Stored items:
####################
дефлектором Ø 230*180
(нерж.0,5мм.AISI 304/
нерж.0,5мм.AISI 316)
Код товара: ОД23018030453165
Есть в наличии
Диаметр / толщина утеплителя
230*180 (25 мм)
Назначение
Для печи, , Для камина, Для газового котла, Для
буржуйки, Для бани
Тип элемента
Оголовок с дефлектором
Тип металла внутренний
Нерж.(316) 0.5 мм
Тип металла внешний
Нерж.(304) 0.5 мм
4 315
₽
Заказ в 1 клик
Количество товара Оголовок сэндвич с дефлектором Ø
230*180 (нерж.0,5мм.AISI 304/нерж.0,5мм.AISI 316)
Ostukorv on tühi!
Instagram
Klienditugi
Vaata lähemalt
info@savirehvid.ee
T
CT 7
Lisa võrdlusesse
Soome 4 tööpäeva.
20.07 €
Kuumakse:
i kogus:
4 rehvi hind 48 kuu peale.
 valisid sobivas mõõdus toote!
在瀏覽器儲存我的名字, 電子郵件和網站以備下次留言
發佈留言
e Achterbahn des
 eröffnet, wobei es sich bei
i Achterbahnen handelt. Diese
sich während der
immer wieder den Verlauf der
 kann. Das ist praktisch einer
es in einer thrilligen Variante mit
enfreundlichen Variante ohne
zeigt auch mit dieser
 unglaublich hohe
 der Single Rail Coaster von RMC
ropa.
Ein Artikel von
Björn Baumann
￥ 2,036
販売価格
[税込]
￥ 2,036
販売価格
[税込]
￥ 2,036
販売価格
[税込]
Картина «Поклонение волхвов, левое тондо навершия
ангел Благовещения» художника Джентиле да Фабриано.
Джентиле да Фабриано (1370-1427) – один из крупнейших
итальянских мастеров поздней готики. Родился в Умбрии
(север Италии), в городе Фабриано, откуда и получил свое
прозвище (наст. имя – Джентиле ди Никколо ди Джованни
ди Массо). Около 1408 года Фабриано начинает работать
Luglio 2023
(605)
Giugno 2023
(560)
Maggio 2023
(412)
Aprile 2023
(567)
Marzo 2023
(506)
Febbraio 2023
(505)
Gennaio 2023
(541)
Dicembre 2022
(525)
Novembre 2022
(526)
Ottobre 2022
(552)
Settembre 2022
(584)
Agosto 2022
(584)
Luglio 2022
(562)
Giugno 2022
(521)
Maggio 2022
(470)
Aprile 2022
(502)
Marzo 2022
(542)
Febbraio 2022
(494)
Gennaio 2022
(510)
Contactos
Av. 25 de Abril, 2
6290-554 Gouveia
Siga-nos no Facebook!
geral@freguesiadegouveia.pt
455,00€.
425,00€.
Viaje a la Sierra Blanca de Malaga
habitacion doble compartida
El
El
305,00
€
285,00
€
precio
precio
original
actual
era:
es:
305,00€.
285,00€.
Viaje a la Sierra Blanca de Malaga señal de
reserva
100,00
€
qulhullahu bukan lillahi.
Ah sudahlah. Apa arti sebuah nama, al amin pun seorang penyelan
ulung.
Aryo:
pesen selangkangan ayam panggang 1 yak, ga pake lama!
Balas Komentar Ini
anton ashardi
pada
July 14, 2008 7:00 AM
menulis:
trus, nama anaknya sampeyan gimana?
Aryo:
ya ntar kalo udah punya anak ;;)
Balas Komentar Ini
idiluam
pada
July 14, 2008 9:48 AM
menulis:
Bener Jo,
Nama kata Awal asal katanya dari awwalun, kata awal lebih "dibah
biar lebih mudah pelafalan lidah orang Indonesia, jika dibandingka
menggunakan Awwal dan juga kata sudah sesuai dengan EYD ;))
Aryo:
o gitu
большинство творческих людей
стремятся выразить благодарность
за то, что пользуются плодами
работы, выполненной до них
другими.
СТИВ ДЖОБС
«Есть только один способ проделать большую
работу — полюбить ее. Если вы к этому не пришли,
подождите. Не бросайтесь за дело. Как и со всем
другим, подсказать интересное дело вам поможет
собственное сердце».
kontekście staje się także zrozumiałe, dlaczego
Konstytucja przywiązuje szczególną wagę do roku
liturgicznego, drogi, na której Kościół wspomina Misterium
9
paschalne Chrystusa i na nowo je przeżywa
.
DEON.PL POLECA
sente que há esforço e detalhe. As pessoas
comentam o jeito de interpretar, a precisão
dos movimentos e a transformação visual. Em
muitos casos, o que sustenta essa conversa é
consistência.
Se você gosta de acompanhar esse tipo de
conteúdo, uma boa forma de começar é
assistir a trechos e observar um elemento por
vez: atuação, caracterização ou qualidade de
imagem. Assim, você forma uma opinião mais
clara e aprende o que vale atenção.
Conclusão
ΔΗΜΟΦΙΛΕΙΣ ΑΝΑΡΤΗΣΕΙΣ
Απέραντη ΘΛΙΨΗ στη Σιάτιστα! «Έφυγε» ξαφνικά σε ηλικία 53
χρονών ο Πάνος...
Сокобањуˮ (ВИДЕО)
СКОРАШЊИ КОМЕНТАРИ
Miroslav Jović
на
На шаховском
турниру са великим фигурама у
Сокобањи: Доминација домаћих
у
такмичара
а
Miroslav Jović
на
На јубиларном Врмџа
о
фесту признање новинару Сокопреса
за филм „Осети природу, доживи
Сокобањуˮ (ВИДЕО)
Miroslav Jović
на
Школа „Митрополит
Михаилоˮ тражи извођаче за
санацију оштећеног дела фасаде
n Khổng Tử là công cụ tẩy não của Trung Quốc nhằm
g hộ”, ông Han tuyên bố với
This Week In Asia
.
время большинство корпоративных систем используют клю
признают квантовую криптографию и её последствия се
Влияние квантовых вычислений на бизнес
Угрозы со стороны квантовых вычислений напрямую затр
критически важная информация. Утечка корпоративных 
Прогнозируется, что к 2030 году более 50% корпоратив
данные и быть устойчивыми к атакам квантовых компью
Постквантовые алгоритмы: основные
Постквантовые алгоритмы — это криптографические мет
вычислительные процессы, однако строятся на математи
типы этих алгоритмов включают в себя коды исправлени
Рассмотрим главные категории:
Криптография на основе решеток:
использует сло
####################
WORK REQUEST: Restate every record verbatim.

SOLUTION:
дефлектором Ø 230*180
(нерж.0,5мм.AISI 304/
нерж.0,5мм.AISI 316)
Код товара: ОД23018030453165
Есть в наличии
Диаметр / толщина утеплителя
230*180 (25 мм)
Назначение
Для печи, , Для камина, Для газового котла, Для
буржуйки, Для бани
Тип элемента
Оголовок с дефлектором
Тип металла внутренний
Нерж.(316) 0.5 мм
Тип металла внешний
Нерж.(304) 0.5 мм
4 315
₽
Заказ в 1 клик
Количество товара Оголовок сэндвич с дефлектором Ø
230*180 (нерж.0,5мм.AISI 304/нерж.0,5мм.AISI 316)
Ostukorv on tühi!
Instagram
Klienditugi
Vaata lähemalt
info@savirehvid.ee
T
CT 7
Lisa võrdlusesse
Soome 4 tööpäeva.
20.07 €
Kuumakse:
i kogus:
4 rehvi hind 48 kuu peale.
 valisid sobivas mõõdus toote!
在瀏覽器儲存我的名字, 電子郵件和網站以備下次留言
發佈留言
e Achterbahn des
 eröffnet, wobei es sich bei
i Achterbahnen handelt. Diese
sich während der
immer wieder den Verlauf der
 kann. Das ist praktisch einer
es in einer thrilligen Variante mit
enfreundlichen Variante ohne
zeigt auch mit dieser
 unglaublich hohe
 der Single Rail Coaster von RMC
ropa.
Ein Artikel von
Björn Baumann
￥ 2,036
販売価格
[税込]
￥ 2,036
販売価格
[税込]
￥ 2,036
販売価格
[税込]
Картина «Поклонение волхвов, левое тондо навершия
ангел Благовещения» художника Джентиле да Фабриано.
Джентиле да Фабриано (1370-1427) – один из крупнейших
итальянских мастеров поздней готики. Родился в Умбрии
(север Италии), в городе Фабриано, откуда и получил свое
прозвище (наст. имя – Джентиле ди Никколо ди Джованни
ди Массо). Около 1408 года Фабриано начинает работать
Luglio 2023
(605)
Giugno 2023
(560)
Maggio 2023
(412)
Aprile 2023
(567)
Marzo 2023
(506)
Febbraio 2023
(505)
Gennaio 2023
(541)
Dicembre 2022
(525)
Novembre 2022
(526)
Ottobre 2022
(552)
Settembre 2022
(584)
Agosto 2022
(584)
Luglio 2022
(562)
Giugno 2022
(521)
Maggio 2022
(470)
Aprile 2022
(502)
Marzo 2022
(542)
Febbraio 2022
(494)
Gennaio 2022
(510)
Contactos
Av. 25 de Abril, 2
6290-554 Gouveia
Siga-nos no Facebook!
geral@freguesiadegouveia.pt
455,00€.
425,00€.
Viaje a la Sierra Blanca de Malaga
habitacion doble compartida
El
El
305,00
€
285,00
€
precio
precio
original
actual
era:
es:
305,00€.
285,00€.
Viaje a la Sierra Blanca de Malaga señal de
reserva
100,00
€
qulhullahu bukan lillahi.
Ah sudahlah. Apa arti sebuah nama, al amin pun seorang penyelan
ulung.
Aryo:
pesen selangkangan ayam panggang 1 yak, ga pake lama!
Balas Komentar Ini
anton ashardi
pada
July 14, 2008 7:00 AM
menulis:
trus, nama anaknya sampeyan gimana?
Aryo:
ya ntar kalo udah punya anak ;;)
Balas Komentar Ini
idiluam
pada
July 14, 2008 9:48 AM
menulis:
Bener Jo,
Nama kata Awal asal katanya dari awwalun, kata awal lebih "dibah
biar lebih mudah pelafalan lidah orang Indonesia, jika dibandingka
menggunakan Awwal dan juga kata sudah sesuai dengan EYD ;))
Aryo:
o gitu
большинство творческих людей
стремятся выразить благодарность
за то, что пользуются плодами
работы, выполненной до них
другими.
СТИВ ДЖОБС
«Есть только один способ проделать большую
работу — полюбить ее. Если вы к этому не пришли,
подождите. Не бросайтесь за дело. Как и со всем
другим, подсказать интересное дело вам поможет
собственное сердце».
kontekście staje się także zrozumiałe, dlaczego
Konstytucja przywiązuje szczególną wagę do roku
liturgicznego, drogi, na której Kościół wspomina Misterium
9
paschalne Chrystusa i na nowo je przeżywa
.
DEON.PL POLECA
sente que há esforço e detalhe. As pessoas
comentam o jeito de interpretar, a precisão
dos movimentos e a transformação visual. Em
muitos casos, o que sustenta essa conversa é
consistência.
Se você gosta de acompanhar esse tipo de
conteúdo, uma boa forma de começar é
assistir a trechos e observar um elemento por
vez: atuação, caracterização ou qualidade de
imagem. Assim, você forma uma opinião mais
clara e aprende o que vale atenção.
Conclusão
ΔΗΜΟΦΙΛΕΙΣ ΑΝΑΡΤΗΣΕΙΣ
Απέραντη ΘΛΙΨΗ στη Σιάτιστα! «Έφυγε» ξαφνικά σε ηλικία 53
χρονών ο Πάνος...
Сокобањуˮ (ВИДЕО)
СКОРАШЊИ КОМЕНТАРИ
Miroslav Jović
на
На шаховском
турниру са великим фигурама у
Сокобањи: Доминација домаћих
у
такмичара
а
Miroslav Jović
на
На јубиларном Врмџа
о
фесту признање новинару Сокопреса
за филм „Осети природу, доживи
Сокобањуˮ (ВИДЕО)
Miroslav Jović
на
Школа „Митрополит
Михаилоˮ тражи извођаче за
санацију оштећеног дела фасаде
n Khổng Tử là công cụ tẩy não của Trung Quốc nhằm
g hộ”, ông Han tuyên bố với
This Week In Asia
.
время большинство корпоративных систем используют клю
признают квантовую криптографию и её последствия се
Влияние квантовых вычислений на бизнес
Угрозы со стороны квантовых вычислений напрямую затр
критически важная информация. Утечка корпоративных 
Прогнозируется, что к 2030 году более 50% корпоратив
данные и быть устойчивыми к атакам квантовых компью
Постквантовые алгоритмы: основные
Постквантовые алгоритмы — это криптографические мет
вычислительные процессы, однако строятся на математи
типы этих алгоритмов включают в себя коды исправлени
Рассмотрим главные категории:
Криптография на основе решеток:
использует сло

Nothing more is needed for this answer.